In the interpretation of the mammography characteristics, the presentation in 46 cases was as a mass, in 9 cases as structural distortion, and in 8 cases as asymmetrical density; in 1 case, there was no abnormal finding on mammography. When the presence of microcalcification was examined, pathological microcalcification was the sole finding observed on mammography in 5 cases was, while other findings accompanied microcalcifications in 30 cases.
When the US images of the masses were evaluated, the most common morphology was seen to be an irregular shape, in non-parallel orientation, without a circumscribed margin, in a hypo/heterogenous echo pattern, and providing posterior acoustic shadowing. The findings of the 34 cases evaluated by MRI were a mass in 24 cases and non-mass enhancement in 9. In 1 case, there was diffuse brightness in the skin and parenchyma, suggestive of inflammatory-type breast cancer. The characteristics of all 3 imaging modalities (mammography, US, and MRI) of the patients are shown in detail in Table 1.
Clinical and histopathological characteristics
The largest tumor diameters in the pre-pandemic group were between 3 and 100 mm, with a median value of 20 mm (Q1–Q3, 15–27 mm), while in the pandemic group they were between 9 and 78 mm, with a median value of 30 mm (Q1–Q3, 19.5–47 mm). The median tumor size was significantly greater in the pandemic group (P < 0.001) (Table 2). Lymph node involvement was present in 32% of the pre-pandemic group patients and 45.1% of those in the pandemic group. A statistically significantly higher rate of patients in the pandemic group had lymph node involvement (P = 0.044). The mean number of lymph nodes involved was 3.9 in the pandemic group and 2.9 in the pre-pandemic group. The median number of lymph nodes involved was 2 in both groups (Q1–Q3, 1–4; range: 1–14 for the pre-pandemic group and Q1–Q3, 1–3.25; range: 1–32 for the pandemic group), with no statistically significant difference (P = 0.87). The comparison of the two groups in respect of T and N stages yielded a statistically significant difference between groups in respect of the T stage of the tumor (P = 0.002). In the subsequent paired comparisons, T3 stage tumors were seen at a statistically significantly higher rate than Tis, T1, and T2 in the pandemic group (P = 0.001, P < 0.001, P = 0.002, respectively). The N stage distribution between the groups did not show a statistically significant difference (P = 0.11) (Table 3). While the pre-pandemic group had a surgery waiting time ranging between 11 and 104 days, with a median value of 44 days (Q1–Q3, 32–60.5 days), the waiting time for surgery was between 12 and 210 days, with a median value of 56 days (Q1–Q3, 36.5–80.5 days), in the pandemic group.
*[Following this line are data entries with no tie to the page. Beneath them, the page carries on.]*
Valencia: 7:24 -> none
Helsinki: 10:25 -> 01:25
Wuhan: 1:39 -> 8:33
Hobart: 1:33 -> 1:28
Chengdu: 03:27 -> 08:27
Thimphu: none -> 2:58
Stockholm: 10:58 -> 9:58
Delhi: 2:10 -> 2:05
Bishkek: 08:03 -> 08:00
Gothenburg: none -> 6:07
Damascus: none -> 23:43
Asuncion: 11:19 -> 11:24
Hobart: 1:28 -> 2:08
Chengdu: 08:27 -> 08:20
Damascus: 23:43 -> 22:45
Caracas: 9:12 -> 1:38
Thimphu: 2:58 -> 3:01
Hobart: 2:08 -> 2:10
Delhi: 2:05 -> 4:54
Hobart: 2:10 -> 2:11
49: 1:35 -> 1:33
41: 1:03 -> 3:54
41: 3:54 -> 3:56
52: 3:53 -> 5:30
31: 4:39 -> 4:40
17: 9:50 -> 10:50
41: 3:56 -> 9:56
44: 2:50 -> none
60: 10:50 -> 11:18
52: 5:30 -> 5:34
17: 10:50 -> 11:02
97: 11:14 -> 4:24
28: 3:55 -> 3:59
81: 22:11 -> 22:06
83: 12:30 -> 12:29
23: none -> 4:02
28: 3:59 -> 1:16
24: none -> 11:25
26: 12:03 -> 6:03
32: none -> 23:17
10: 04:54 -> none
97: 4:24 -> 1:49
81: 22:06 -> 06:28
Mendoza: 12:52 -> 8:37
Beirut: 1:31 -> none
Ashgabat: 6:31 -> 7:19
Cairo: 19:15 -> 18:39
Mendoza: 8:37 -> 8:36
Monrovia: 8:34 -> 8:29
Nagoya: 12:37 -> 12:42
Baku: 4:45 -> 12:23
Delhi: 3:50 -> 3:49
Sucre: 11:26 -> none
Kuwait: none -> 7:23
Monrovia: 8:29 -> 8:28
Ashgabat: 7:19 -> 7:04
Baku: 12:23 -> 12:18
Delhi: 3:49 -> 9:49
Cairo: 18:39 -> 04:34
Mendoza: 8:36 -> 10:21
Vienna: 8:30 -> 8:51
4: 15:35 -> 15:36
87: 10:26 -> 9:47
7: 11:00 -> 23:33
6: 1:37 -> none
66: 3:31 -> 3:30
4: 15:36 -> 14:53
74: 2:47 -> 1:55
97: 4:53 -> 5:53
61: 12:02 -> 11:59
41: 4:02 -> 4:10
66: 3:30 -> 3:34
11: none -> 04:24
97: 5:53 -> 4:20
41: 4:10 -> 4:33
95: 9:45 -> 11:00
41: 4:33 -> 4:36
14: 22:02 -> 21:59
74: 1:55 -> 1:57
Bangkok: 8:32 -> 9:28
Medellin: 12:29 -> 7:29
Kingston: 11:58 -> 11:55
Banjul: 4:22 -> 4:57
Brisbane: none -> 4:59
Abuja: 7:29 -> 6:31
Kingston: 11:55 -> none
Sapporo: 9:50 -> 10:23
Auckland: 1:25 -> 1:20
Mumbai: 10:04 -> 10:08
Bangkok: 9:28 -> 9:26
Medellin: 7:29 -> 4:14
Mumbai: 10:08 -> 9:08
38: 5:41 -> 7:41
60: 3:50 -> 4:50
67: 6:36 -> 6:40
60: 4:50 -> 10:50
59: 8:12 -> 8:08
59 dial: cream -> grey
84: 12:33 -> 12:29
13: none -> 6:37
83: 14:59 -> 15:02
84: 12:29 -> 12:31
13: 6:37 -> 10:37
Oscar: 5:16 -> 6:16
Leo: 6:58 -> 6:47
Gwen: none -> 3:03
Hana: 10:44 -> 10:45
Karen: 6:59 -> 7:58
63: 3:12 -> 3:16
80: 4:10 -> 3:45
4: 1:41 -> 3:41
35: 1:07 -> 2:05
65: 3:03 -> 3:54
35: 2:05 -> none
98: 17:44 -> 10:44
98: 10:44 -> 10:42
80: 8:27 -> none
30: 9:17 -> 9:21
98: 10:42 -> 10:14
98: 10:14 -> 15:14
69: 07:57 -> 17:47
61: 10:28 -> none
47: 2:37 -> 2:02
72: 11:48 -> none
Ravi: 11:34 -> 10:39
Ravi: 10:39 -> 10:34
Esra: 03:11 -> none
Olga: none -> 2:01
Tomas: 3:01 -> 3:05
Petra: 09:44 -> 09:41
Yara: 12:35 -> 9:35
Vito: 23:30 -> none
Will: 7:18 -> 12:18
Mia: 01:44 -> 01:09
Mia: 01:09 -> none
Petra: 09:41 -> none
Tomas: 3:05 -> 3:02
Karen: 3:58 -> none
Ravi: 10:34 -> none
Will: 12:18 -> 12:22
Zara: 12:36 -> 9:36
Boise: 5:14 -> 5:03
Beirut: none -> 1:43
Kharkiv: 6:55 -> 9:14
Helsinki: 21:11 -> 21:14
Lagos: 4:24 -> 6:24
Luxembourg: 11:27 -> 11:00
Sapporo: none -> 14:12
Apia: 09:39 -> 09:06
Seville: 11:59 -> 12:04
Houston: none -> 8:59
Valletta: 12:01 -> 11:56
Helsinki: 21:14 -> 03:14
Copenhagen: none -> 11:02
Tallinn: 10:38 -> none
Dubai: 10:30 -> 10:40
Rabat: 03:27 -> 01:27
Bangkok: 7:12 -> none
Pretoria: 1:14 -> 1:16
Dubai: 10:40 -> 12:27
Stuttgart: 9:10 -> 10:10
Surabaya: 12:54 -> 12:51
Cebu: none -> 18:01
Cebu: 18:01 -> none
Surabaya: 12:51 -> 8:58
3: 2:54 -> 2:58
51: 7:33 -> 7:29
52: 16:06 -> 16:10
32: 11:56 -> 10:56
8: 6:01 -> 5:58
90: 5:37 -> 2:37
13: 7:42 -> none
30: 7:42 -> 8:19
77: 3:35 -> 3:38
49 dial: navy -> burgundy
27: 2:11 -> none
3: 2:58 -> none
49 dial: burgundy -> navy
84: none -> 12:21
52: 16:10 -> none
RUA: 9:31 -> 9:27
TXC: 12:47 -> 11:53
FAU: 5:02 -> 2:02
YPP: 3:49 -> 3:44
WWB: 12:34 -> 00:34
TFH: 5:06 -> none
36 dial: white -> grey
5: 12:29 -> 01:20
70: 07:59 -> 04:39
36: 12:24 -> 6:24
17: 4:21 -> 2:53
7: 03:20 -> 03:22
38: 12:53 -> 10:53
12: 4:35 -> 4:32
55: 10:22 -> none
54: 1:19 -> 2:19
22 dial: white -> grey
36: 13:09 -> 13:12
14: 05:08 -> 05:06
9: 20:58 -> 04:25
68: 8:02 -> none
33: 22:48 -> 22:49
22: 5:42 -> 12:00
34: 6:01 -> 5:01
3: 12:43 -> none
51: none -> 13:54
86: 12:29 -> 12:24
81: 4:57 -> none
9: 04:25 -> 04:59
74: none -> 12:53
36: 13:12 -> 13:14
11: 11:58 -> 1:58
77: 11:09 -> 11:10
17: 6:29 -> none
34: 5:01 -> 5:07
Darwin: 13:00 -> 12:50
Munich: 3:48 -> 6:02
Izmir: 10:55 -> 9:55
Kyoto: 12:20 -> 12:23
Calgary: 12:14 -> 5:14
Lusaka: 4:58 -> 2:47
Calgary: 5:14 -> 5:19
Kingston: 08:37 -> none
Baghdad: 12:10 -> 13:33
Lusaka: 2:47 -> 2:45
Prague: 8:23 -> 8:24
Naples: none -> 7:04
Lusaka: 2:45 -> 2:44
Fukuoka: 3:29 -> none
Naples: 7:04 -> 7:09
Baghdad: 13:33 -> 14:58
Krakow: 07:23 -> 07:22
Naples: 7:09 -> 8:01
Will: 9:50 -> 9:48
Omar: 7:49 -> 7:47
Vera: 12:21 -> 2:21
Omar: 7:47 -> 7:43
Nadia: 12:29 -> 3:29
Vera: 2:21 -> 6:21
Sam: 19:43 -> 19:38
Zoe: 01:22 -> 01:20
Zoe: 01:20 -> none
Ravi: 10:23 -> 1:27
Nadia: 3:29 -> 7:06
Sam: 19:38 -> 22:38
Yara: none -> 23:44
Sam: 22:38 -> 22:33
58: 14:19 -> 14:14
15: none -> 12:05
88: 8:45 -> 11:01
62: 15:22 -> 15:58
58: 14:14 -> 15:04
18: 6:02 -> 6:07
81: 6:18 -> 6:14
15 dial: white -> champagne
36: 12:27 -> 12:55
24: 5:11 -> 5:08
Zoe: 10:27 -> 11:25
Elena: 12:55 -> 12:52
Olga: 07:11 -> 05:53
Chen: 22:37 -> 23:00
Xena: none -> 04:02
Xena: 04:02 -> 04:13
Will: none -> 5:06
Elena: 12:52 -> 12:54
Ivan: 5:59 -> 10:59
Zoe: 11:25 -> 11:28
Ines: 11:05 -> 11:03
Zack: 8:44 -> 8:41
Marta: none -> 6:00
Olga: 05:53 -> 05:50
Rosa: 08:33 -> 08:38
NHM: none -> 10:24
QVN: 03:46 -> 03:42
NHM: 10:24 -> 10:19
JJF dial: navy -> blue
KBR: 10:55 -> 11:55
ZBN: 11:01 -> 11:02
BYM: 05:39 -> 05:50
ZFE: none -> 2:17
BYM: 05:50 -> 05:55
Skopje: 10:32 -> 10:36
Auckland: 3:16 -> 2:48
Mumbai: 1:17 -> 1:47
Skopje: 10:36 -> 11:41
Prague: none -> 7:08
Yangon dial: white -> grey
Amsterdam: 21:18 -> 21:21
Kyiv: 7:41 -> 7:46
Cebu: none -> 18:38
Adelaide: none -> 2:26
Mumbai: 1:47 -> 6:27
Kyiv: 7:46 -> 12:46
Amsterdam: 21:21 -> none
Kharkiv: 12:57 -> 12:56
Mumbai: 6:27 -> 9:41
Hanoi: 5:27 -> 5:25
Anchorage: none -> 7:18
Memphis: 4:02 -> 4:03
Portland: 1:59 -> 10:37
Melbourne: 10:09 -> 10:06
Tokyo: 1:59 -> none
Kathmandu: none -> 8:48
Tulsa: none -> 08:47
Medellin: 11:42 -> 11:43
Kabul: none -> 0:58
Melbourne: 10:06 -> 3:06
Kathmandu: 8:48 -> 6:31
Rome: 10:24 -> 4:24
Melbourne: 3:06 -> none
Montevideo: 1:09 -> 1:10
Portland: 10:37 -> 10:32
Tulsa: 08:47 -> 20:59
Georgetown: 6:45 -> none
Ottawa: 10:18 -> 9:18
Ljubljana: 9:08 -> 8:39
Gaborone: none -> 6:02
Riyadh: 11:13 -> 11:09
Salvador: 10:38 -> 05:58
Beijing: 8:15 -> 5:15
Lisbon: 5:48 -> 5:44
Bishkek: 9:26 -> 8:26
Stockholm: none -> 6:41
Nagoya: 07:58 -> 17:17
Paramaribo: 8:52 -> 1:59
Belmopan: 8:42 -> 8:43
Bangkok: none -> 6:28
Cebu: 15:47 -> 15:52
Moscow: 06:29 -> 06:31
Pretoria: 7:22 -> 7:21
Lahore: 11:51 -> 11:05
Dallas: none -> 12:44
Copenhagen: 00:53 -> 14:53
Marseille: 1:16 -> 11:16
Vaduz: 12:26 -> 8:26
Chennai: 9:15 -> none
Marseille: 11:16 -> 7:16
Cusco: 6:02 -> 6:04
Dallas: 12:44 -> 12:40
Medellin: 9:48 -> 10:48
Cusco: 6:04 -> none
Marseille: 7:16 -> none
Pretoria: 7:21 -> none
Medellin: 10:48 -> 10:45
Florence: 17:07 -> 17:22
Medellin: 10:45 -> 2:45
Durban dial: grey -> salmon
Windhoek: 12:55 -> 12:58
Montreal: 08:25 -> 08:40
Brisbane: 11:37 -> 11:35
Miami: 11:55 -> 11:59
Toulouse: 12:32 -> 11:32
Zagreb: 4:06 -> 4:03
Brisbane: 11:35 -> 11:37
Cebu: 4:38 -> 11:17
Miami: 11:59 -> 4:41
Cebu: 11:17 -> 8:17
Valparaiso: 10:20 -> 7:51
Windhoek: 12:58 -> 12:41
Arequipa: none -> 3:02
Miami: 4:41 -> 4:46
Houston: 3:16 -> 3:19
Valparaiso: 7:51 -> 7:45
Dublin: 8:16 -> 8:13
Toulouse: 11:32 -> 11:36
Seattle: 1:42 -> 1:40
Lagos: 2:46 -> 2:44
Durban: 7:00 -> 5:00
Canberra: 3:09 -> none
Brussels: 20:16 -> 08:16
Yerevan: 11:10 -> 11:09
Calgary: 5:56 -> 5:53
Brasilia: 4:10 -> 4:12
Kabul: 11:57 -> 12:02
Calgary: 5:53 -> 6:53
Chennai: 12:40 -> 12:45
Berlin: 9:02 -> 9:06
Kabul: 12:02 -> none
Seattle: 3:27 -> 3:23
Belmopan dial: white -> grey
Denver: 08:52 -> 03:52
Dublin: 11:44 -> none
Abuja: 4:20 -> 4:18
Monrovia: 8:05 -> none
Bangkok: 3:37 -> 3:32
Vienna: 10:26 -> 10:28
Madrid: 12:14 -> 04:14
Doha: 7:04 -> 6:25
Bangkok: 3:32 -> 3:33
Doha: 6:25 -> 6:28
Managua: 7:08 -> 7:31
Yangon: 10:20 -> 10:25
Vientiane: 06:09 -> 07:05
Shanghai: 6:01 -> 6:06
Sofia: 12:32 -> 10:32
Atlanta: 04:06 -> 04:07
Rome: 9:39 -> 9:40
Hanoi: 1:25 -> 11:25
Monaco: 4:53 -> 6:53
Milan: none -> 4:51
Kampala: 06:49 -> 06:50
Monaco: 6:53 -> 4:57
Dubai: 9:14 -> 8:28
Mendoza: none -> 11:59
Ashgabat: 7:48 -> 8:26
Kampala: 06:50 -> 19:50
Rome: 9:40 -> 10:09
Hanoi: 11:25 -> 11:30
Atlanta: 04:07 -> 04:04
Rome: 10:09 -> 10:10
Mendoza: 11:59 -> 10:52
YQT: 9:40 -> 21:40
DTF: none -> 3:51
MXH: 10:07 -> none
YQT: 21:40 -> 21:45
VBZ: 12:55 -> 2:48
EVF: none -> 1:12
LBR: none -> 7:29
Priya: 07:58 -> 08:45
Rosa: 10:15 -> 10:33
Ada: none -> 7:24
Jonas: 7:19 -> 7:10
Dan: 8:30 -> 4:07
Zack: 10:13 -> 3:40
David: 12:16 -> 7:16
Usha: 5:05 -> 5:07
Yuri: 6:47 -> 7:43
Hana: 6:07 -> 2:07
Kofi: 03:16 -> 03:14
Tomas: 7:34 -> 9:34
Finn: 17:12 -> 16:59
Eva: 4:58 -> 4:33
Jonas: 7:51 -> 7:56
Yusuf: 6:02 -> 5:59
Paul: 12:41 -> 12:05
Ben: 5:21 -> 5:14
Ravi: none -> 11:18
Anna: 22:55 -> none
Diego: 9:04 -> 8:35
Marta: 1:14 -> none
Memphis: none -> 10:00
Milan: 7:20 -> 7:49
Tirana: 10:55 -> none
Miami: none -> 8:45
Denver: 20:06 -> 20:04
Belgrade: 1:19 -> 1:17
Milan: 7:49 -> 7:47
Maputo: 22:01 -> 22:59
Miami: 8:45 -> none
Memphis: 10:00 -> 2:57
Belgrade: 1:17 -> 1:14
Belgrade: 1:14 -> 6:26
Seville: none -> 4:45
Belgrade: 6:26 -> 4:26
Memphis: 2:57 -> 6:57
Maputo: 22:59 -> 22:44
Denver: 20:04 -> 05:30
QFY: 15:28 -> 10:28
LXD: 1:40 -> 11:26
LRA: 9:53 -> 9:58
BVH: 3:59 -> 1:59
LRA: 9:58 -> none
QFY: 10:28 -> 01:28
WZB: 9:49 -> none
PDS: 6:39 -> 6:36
The time from the first radiological examination to surgery was statistically significantly longer in the pandemic group (P = 0.001).
There were no significant differences between the groups in respect of in situ/invasive tumor distribution (P = 0.22), histological type of tumor (P = 0.50), histological grade of tumor (P = 0.17), the presence of LVI (P = 0.38) and PNI (P = 0.97), the presence of multifocal/multicentric focus (P = 0.78), and BI-RADS classification of the tumor (P = 0.88) (Table 2).